I can hear them talking about it through the thin walls of my converted closet, Adele’s badgering tone, imploring my father to call a meeting with Markham and point out all his years of success and experience. “Tell him that if he’s smart, he’ll make you the manager. Put the experience at the top of the heap.” I’m a smart kid, and I know that experience isn’t always the best card in the hand. Youth is. After all, youth rules, no old folks in the commercials.

My father’s reply is muted, his words mostly inaudible through the wall. Just one coming through: “Can’t.”

“Won’t is more like it.”

My father must be moving around the room, because suddenly I can hear his voice clearly. “We have the rents. It’ll be all right.”

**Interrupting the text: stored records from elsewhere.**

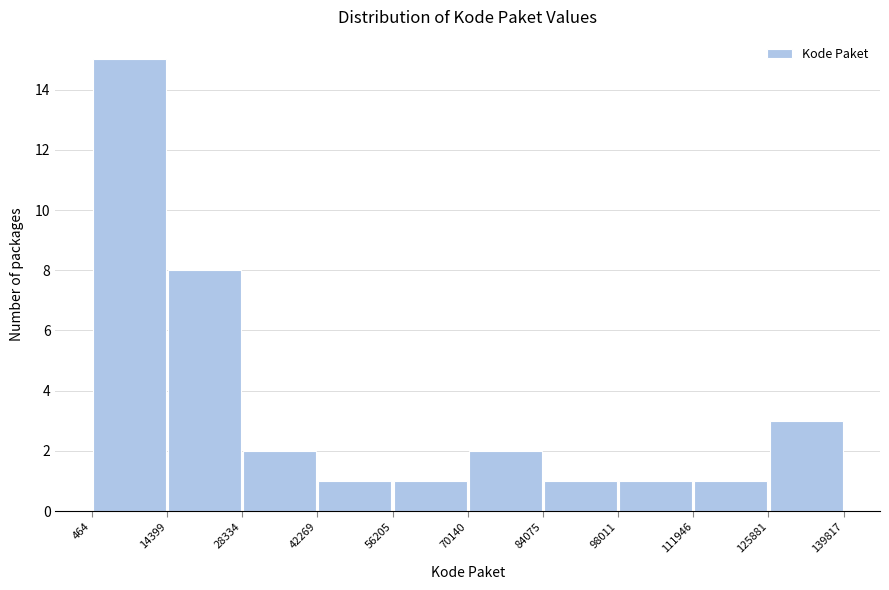

Which range on the x-axis has the tallest bar?

464 to 14399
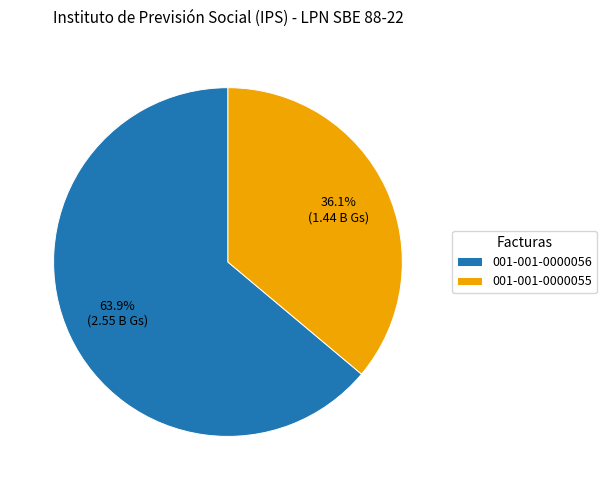

Is the sum of 001-001-0000055 and 001-001-0000056 greater than half?

Yes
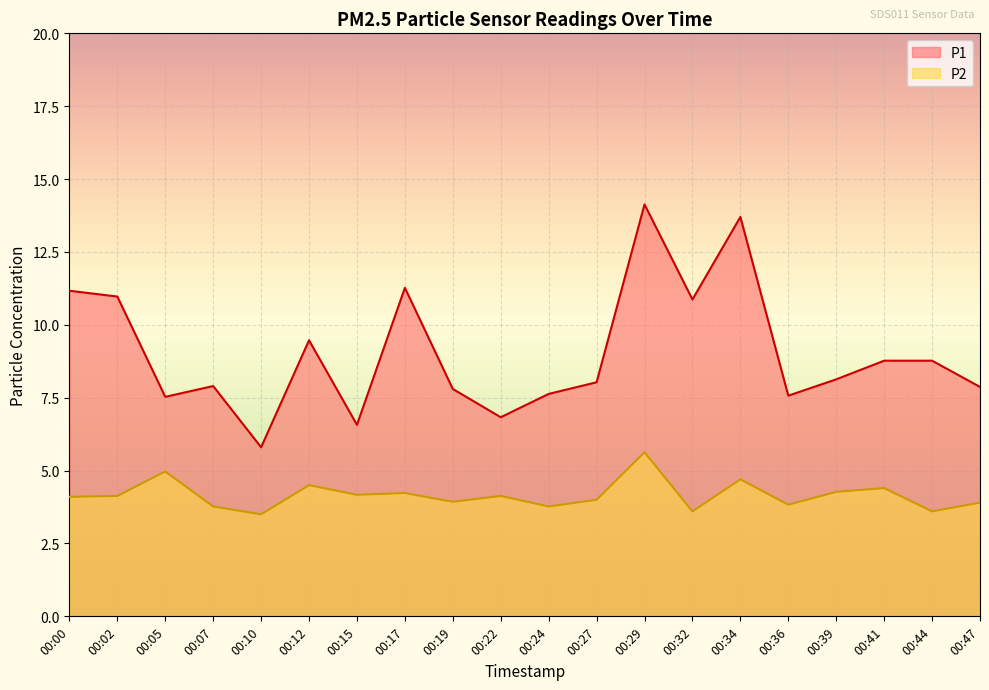

True or false: P1 and P2 cross at least once.

False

Adele’s reaction to that is plain: “Not enough.”

“We don’t know that Markham will let me go. Let’s not worry.”

“That’s all right for you to say, but I have to run this house on your salary. It’s not easy. It’s never been enough. Don’t you think I want a little luxury now? A little improvement? Some of the things that I’ve been putting off for years? If he lays you off, how far do you think those rents will take us? They barely pay for the upkeep on that house. We’ll have to raise them. Bottom line. We raise the rents.”

This isn’t the first time I’ve overheard that conversation. Adele is obsessing on what she thinks is inevitable, while my father keeps his head buried in the sand. The discussions have moved out of their bedroom and into the kitchen, where the staple diet of conversation is the relentless conjecture: If Markham fires my father, how will we survive?

*   *   *

When Ronnie Markham began to show up at our house, my father did everything to encourage the friendship. Everything. In the end, Markham didn’t fire my father. I’ve never been able to decide if it was because of Paul’s friendship or my spectacularly bad date with Ronnie that kept my father employed until retirement.

*   *   *

The ambulance has arrived; the flashing lights bounce off the bedroom walls. I take Adele by the hand and drag her out of the room so that the EMTs can transfer my father’s inert body to a stretcher. Someone is trying to extract information from Adele, but, for once, she is silent.